== Segment start ==

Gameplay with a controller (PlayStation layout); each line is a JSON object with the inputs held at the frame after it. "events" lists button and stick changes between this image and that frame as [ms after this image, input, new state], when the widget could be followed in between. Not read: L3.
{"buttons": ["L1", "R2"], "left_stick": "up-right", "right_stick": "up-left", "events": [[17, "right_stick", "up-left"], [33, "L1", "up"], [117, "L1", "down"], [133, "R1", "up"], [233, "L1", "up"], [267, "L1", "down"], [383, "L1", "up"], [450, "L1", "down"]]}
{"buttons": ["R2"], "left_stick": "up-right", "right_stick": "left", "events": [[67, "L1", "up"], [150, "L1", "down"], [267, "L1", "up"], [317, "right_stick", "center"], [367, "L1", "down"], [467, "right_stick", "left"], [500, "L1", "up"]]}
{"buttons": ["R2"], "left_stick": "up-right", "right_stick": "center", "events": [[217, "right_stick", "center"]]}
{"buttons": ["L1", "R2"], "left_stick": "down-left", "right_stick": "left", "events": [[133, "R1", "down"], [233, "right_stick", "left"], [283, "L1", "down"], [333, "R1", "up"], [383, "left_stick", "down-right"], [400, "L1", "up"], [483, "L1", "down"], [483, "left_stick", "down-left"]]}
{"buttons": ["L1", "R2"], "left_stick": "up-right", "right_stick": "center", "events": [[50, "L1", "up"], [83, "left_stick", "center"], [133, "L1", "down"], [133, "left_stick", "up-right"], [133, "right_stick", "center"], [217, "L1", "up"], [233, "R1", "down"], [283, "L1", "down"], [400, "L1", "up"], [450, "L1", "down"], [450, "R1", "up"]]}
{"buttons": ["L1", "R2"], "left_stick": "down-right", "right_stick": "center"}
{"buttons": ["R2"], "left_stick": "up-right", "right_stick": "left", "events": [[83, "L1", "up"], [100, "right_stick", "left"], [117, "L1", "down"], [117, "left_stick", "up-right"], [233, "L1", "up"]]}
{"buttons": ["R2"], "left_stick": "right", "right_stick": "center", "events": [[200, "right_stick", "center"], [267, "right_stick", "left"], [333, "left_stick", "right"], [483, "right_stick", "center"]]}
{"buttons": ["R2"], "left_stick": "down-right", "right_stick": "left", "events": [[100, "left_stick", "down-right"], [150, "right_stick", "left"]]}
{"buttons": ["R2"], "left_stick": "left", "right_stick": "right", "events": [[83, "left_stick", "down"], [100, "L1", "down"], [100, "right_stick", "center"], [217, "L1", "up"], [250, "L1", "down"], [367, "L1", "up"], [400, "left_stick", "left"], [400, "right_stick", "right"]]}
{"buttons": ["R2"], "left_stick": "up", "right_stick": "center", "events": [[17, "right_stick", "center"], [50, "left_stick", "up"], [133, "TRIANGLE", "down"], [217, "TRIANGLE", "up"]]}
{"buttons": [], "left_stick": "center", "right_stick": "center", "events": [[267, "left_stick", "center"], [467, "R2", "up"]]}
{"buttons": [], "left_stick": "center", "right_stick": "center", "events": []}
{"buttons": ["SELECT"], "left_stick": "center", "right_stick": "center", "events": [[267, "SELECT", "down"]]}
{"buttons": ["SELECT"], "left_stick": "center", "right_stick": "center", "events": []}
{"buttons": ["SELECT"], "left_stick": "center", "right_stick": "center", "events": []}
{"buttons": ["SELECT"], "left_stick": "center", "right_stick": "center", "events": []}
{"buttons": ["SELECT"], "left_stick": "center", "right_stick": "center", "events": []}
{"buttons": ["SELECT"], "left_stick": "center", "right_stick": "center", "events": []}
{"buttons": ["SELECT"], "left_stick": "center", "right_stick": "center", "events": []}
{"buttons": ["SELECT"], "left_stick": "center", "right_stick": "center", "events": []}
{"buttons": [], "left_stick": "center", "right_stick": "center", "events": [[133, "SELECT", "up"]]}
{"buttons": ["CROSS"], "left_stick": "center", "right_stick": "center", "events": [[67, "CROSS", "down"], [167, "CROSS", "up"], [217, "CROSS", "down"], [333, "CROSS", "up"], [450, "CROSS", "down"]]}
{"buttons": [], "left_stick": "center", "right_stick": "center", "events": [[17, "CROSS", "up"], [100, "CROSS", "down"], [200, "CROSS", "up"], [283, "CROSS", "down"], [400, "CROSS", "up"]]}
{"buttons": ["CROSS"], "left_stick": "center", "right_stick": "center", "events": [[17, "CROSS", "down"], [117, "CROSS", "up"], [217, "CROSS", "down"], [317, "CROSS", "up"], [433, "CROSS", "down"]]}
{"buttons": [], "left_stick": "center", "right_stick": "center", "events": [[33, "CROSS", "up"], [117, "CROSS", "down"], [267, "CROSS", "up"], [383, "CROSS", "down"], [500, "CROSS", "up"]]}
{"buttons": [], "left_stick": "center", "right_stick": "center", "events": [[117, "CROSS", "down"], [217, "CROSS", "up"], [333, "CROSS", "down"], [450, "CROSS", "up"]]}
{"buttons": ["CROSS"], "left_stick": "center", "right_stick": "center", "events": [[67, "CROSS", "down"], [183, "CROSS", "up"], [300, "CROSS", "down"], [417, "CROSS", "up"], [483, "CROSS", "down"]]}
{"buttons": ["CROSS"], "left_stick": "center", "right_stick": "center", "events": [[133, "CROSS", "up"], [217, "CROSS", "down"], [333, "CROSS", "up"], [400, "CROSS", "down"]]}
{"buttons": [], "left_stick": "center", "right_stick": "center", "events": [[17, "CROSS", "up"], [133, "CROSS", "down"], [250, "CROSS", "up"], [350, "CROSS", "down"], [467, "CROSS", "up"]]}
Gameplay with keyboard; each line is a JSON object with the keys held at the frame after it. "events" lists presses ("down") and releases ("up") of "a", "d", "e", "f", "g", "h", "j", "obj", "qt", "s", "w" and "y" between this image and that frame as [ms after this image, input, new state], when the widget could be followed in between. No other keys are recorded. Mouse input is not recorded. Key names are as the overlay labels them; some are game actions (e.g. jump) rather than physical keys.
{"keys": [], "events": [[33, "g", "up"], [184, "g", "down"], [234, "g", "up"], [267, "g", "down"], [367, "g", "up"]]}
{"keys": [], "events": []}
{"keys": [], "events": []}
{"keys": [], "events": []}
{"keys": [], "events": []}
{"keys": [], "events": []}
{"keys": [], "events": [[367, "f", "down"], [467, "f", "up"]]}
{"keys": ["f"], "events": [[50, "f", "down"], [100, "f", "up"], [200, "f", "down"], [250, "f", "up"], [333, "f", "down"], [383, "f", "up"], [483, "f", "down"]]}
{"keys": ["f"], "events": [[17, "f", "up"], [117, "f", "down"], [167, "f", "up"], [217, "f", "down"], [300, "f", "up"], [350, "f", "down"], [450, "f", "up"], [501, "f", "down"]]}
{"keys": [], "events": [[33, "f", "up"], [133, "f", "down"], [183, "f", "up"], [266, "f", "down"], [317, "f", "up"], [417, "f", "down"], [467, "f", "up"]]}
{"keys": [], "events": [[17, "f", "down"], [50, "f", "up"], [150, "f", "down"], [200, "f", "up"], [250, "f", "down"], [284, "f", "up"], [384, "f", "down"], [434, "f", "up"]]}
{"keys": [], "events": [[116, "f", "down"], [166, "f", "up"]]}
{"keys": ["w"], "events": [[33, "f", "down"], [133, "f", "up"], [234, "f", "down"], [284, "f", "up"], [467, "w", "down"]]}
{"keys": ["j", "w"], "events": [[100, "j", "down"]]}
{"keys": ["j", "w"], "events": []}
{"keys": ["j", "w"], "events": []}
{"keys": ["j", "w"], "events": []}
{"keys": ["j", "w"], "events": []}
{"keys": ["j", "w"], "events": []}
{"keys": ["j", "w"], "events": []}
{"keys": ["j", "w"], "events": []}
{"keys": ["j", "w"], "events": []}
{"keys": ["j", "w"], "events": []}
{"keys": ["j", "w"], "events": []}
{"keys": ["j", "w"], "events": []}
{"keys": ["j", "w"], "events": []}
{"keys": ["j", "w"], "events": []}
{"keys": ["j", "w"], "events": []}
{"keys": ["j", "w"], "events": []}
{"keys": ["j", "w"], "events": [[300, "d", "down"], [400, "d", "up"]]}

== Segment end ==

Work required
Please copy out each line in the entries that mentions the string "when".

Response below
Gameplay with a controller (PlayStation layout); each line is a JSON object with the inputs held at the frame after it. "events" lists button and stick changes between this image and that frame as [ms after this image, input, new state], when the widget could be followed in between. Not read: L3.
Gameplay with keyboard; each line is a JSON object with the keys held at the frame after it. "events" lists presses ("down") and releases ("up") of "a", "d", "e", "f", "g", "h", "j", "obj", "qt", "s", "w" and "y" between this image and that frame as [ms after this image, input, new state], when the widget could be followed in between. No other keys are recorded. Mouse input is not recorded. Key names are as the overlay labels them; some are game actions (e.g. jump) rather than physical keys.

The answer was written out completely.